Python Scheduler (Constraint Engine)

A Python-based astronomical constraint solver that makes scheduling decisions:

  • Evaluates target visibility (altitude, airmass) using astronomical ephemeris calculations
  • Checks moon separation constraints
  • Validates time window constraints
  • Determines optimal observation ordering based on priority and conditions
  • Called by the API server when an observatory requests work

Data Flow

Observation Lifecycle

  1. User creates observation → API server validates and stores in MongoDB
  2. Observatory requests work → API server asks Python scheduler to evaluate constraints → best observation assigned
  3. Plugin captures images → FITS files uploaded to API server → stored in MinIO
  4. Processing triggered → Job queued in Redis → FITS processor runs plate solving, quality analysis, preview generation
  5. External storage (if configured) → Transfer job queued → files copied to cloud provider
  6. Notifications (if configured) → Email or Pushover alerts sent on state changes

File Storage

All FITS files flow through a consistent pipeline:

  1. Plugin captures and uploads raw FITS to the API server
  2. API server stores the file in MinIO
  3. FITS processor reads from MinIO, processes, writes results back
  4. Calibrated versions are generated on demand when users request them
  5. External storage transfers copy from MinIO to the configured cloud provider

Deployment

The server has no operating system dependency — it only requires Docker on an x86 processor. This means it can run on Linux, Windows, or macOS, and can be deployed anywhere from the same computer running the observatory to a cloud provider like AWS, Azure, or Google Cloud.

• _What you will do_
Rewrite the paragraph of the observatory software passage that begins "The server has no operating system dependency" as a short bulleted list that keeps its main facts. The data has no connection to the observatory software passage.

• _Recorded information_
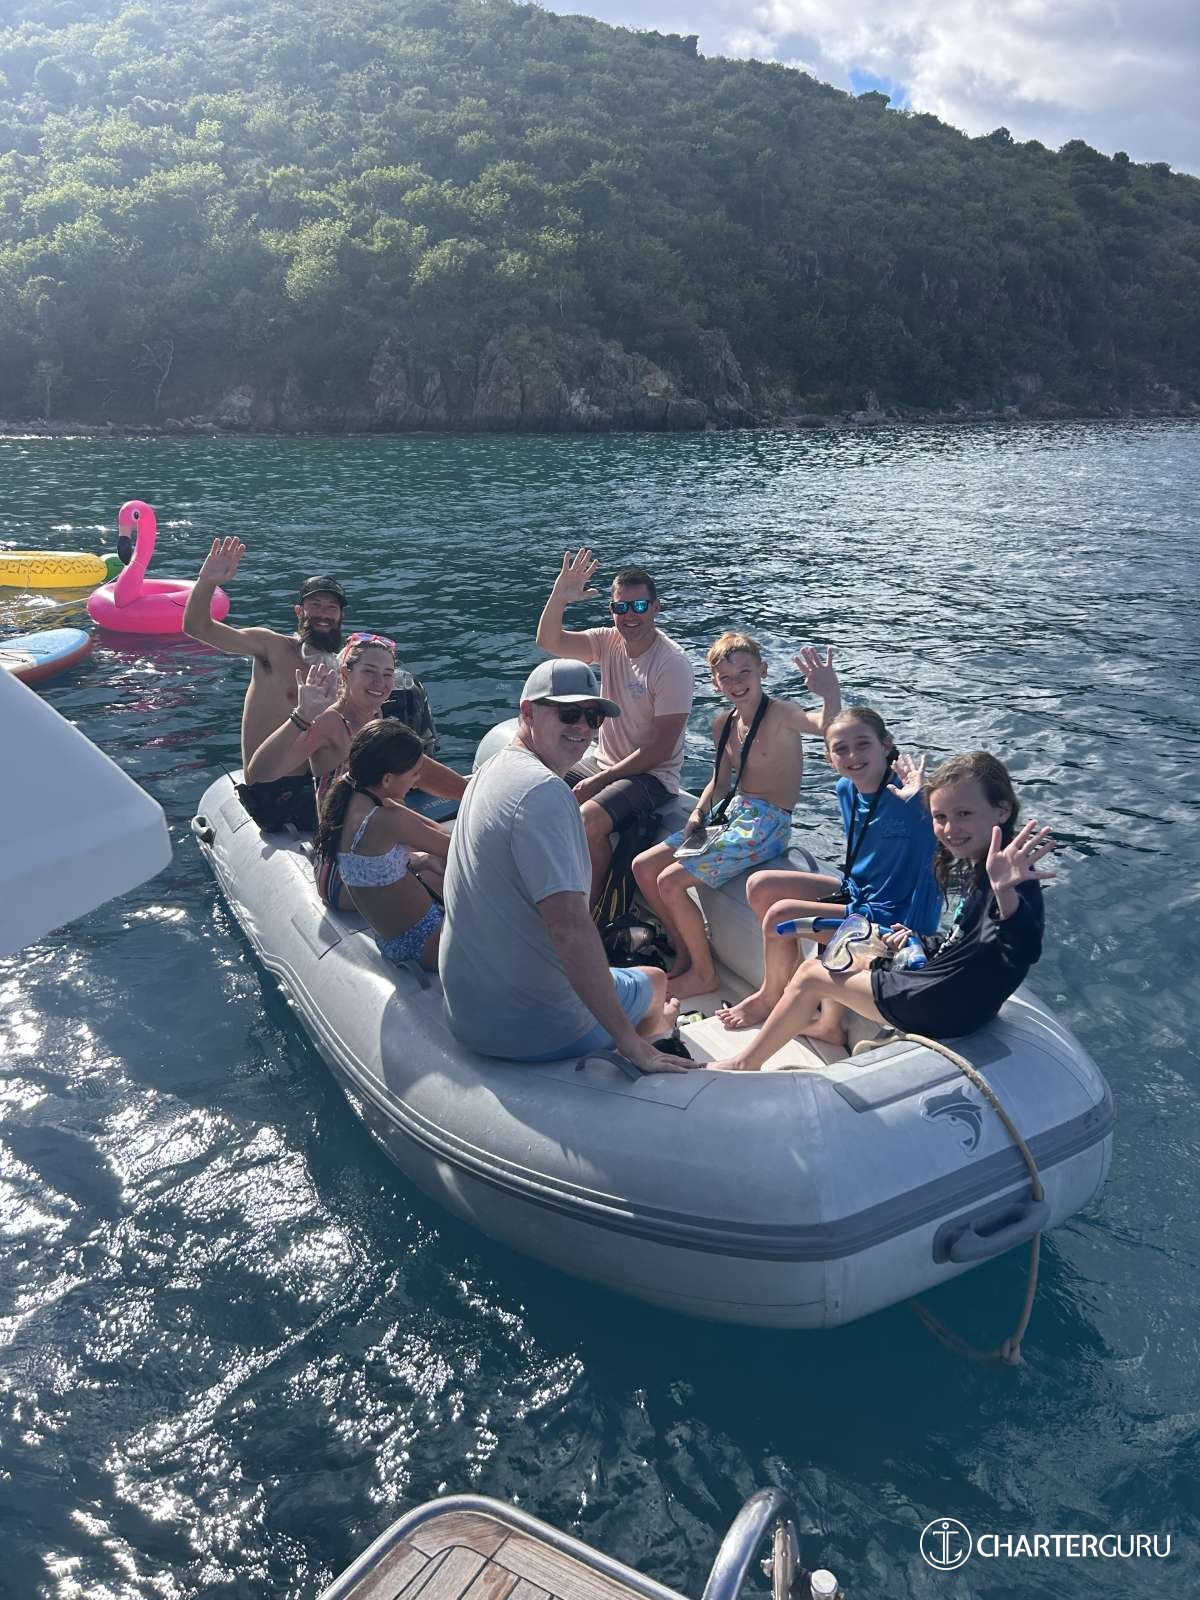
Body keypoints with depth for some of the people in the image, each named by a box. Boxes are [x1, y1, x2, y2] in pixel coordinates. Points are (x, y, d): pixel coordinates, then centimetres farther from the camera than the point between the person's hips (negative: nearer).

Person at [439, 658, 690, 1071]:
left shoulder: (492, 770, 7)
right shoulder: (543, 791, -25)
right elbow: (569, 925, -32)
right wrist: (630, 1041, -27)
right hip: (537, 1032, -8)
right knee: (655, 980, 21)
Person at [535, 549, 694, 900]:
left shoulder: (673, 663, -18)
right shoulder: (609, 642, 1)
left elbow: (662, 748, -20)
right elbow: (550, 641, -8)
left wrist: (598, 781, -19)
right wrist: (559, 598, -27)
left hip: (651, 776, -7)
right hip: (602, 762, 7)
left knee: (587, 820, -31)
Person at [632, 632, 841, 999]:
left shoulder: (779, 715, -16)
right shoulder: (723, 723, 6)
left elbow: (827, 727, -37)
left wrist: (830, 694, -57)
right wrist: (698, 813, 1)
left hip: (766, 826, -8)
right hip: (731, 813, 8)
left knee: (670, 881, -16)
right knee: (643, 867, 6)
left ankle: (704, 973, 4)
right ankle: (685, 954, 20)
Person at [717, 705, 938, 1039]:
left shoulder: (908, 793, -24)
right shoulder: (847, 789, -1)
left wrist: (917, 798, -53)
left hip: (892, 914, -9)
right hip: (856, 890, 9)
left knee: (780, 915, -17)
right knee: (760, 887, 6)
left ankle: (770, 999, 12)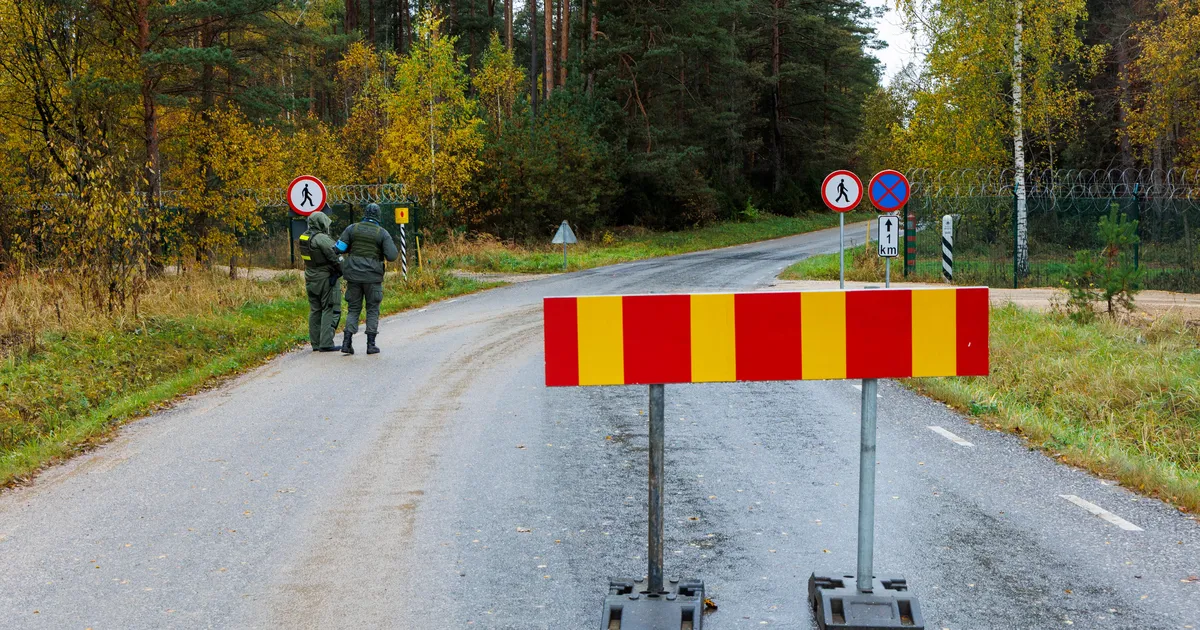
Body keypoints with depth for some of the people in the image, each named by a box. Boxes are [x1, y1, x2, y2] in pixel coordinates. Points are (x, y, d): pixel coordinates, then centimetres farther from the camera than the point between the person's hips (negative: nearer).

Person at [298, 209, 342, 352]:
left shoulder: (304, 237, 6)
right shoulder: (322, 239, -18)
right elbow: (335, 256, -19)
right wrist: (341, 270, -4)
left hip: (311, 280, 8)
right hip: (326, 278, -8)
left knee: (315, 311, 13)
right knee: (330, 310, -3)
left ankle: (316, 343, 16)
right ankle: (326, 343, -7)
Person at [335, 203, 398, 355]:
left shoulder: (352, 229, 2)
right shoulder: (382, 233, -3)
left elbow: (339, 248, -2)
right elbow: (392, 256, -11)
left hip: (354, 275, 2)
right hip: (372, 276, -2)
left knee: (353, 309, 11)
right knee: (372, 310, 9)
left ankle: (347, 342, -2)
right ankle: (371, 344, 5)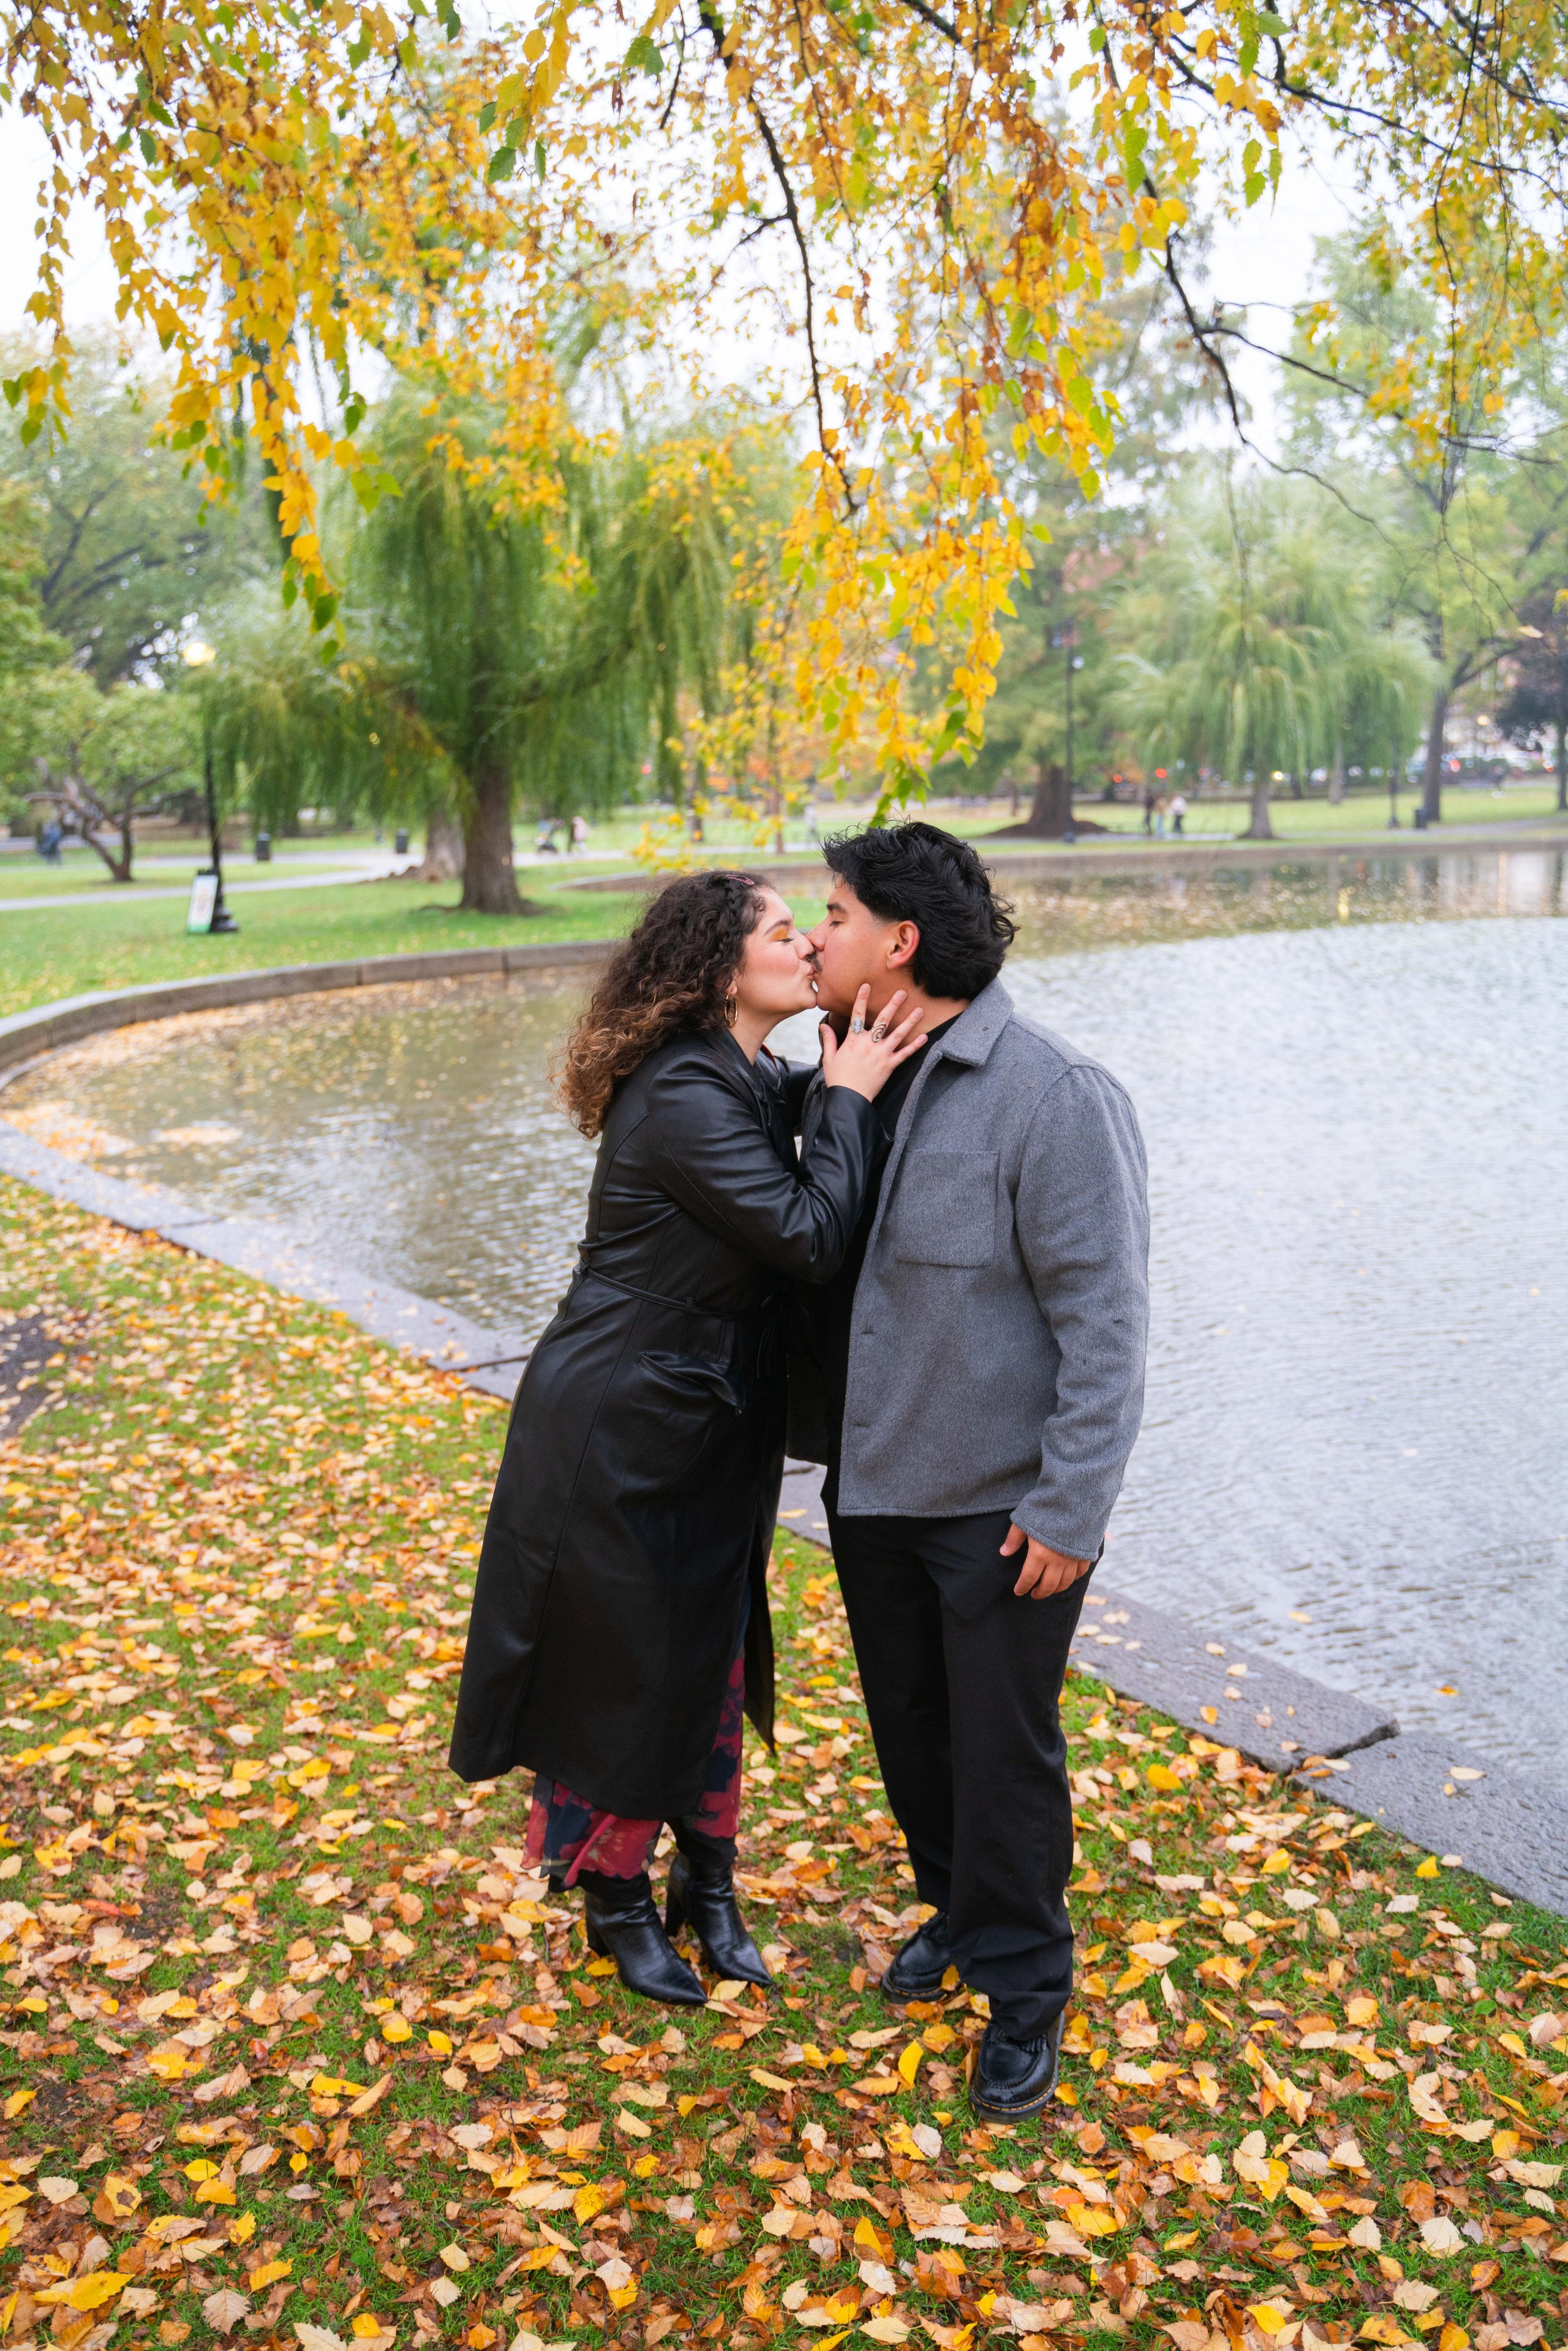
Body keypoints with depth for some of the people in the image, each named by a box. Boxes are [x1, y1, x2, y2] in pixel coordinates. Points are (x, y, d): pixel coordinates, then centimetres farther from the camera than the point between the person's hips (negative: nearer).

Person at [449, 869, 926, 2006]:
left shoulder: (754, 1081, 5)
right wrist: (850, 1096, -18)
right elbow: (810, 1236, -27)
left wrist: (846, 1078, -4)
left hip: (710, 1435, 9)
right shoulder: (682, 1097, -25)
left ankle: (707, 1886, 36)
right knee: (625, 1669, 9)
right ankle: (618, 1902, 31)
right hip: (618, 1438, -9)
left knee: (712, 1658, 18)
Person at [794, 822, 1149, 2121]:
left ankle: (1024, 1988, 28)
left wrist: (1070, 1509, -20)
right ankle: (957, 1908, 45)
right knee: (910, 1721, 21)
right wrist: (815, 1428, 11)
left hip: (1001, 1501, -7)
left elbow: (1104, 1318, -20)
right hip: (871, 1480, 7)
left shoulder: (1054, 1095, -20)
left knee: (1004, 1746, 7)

• _Output of the exercise_
- The server has no operating system dependency and needs only Docker on an x86 processor.
- It runs on Linux, Windows, or macOS.
- It can be deployed on the same computer that runs the observatory, on a cloud provider such as AWS, Azure, or Google Cloud, or anywhere in between.